Evan Eichler and his colleagues at the University of Washington aim to perform the systematic discovery of single nucleotide variations (SNVs), insertions and deletions in DNA (indels) and structural variations within 160 genomes from 40 families in the Simons Simplex Collection (SSC).
The researchers selected families that have available DNA from both parents as well as one child with autism and one unaffected sibling. They selected individuals with autism in whom no obvious candidate mutation has been discovered by the sequencing of exomes — the coding portions of genomes — or analysis of copy number variations, which are deletions or duplications of large DNA segments.

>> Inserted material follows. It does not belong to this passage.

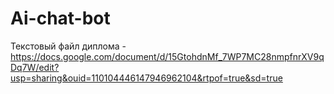 # Ai-chat-bot

Текстовый файл диплома - https://docs.google.com/document/d/15GtohdnMf_7WP7MC28nmpfnrXV9qDq7W/edit?usp=sharing&ouid=110104446147946962104&rtpof=true&sd=true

The researchers aim to focus on validating all spontaneous, or de novo, genetic variation and publicly disseminating all data, including on inherited mutations. They plan to process data using a hybrid computational annotation model that entails the calling of SNVs, indels and CNVs. They will use an intersection of more routine genetic callers as well as more computational-intensive approaches, developed in the Eichler laboratory, that increase sensitivity for variant detection in complex regions of the genome. They aim to validate all de novo variants using a well-established protocol for targeting small segments of DNA (molecular inversion probes) for SNVs and indels, and a longstanding technique for measuring copy number by the intensity of probes in specific regions of the genome (array comparative genomic hybridization).
The team plans to publicly disseminate data via the National Database for Autism Research using standards previously established for the SSC exome-sequencing project.